LATER THIS YEAR, Dreamgirls and Twilight director Bill Condon will release The Fifth Estate, a drama about WikiLeaks founder Julian Assange. Wearing an appropriately garish platinum wig, everybody's favorite Sherlock and second-favorite Khan, Benedict Cumberbatch, will play Assange, and my guess is he'll do a pretty great job: Few actors could convey Assange's weird blend of menace and likeability, and Cumberbatch is one of them. But even if The Fifth Estate turns out well, it probably won't be better than We Steal Secrets: The Story of WikiLeaks, the latest documentary from Alex Gibney (Enron: The Smartest Guys in the Room, Taxi to the Dark Side, Freakonomics).

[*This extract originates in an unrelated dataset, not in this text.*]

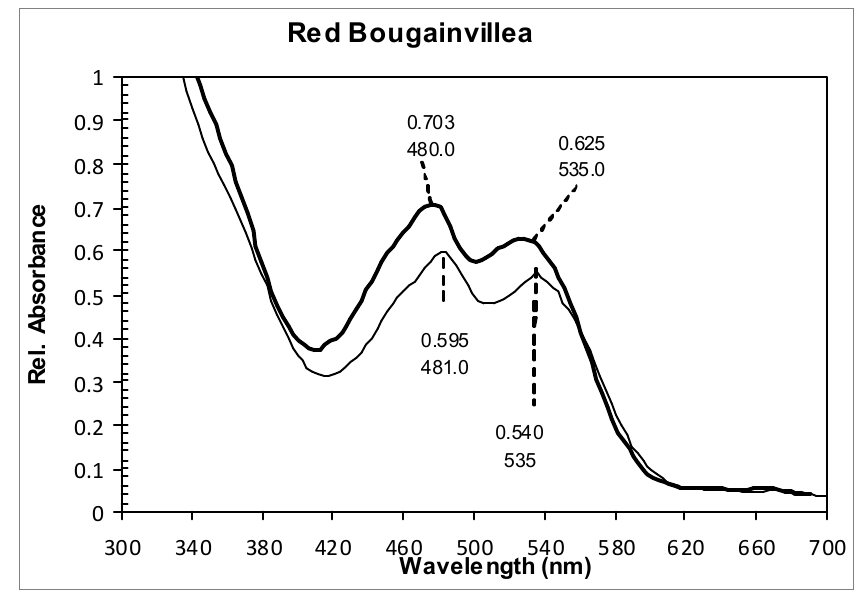
Figure 3. Absorption spectra of red Bougainvillea spectabilis (RBS) extract (thick line) and red Bougainvillea glabra (RBG) extract (thin line), both diluted in water at pH = 5.7. Red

In looking at WikiLeaks from its founding to its meltdown, Gibney patches together a tale that's mostly about Assange, but also about Private Bradley Manning—a soldier and a tech geek who, depending on whom you ask, is either a traitor or a hero.

The fact that Manning's court-martial trial began earlier this week—hacker Adrian Lamo, who turned Manning in to the feds (and is one of the more off-putting interviewees in We Steal Secrets), testified against Manning on Tuesday—is only part of what makes Gibney's film feel urgent and current. The other part is that the issues roiling beneath We Steal Secrets are ones we aren't going to solve anytime soon. The primary concern of We Steal Secrets—how the internet has changed the speed and flow of information, and how information can change the world—is one we'll be dealing with for the rest of our lives. Luckily for most of us, we won't have to deal with it the way Assange and Manning have.

Boasting interviews with just about everyone—except Assange and Manning—We Steal Secrets pulls from news footage, documents, and chat transcripts, and from the words of journalists, hackers, intelligence experts, CIA directors, and those who used to work alongside Assange (most of whom look incredibly young). It's a sprawling, unpredictable infodump—even Lady Gaga turns up—and the result is formless, but engrossing. It cuts deep and often, but most reliably when it comes to statements that, intentionally or not, define the people involved: "I'm fond of the phrase 'lights on, rats out,'" Assange proclaims in an old interview, as if declassifying information is really that simple. Elsewhere, Manning (both sexually and ethically confused) confides to a man who will one day turn him in. He chats in nerdy techspeak: "The CPU," he types about himself, "is not made for this motherboard."

Manning is the nerd who gave "transparency radical" Assange a mother lode of classified documents and ended up in solitary confinement at Quantico; Assange is the nerd who blasted those files out to the world before being accused of sex crimes and hiding out in an Ecuadorian embassy, where he's been for the past year, ducking extradition. From the uprisings of the Arab Spring to Matthew Broderick madly typing away in WarGames, Gibney finds all kinds of connections, while also—and from a distance—mucking about in the consciences of these two men, neither of whom comes across particularly well. (Neither do the Bush and Obama administrations, nor the old-media journalists who briefly teamed up with WikiLeaks.) It's a disturbing and complex story—and one that's still going, and still growing increasingly more complicated. Gibney doesn't try to provide answers, but he does offer information—and if there's one thing Manning and Assange have taught us, it's that information should never be underestimated.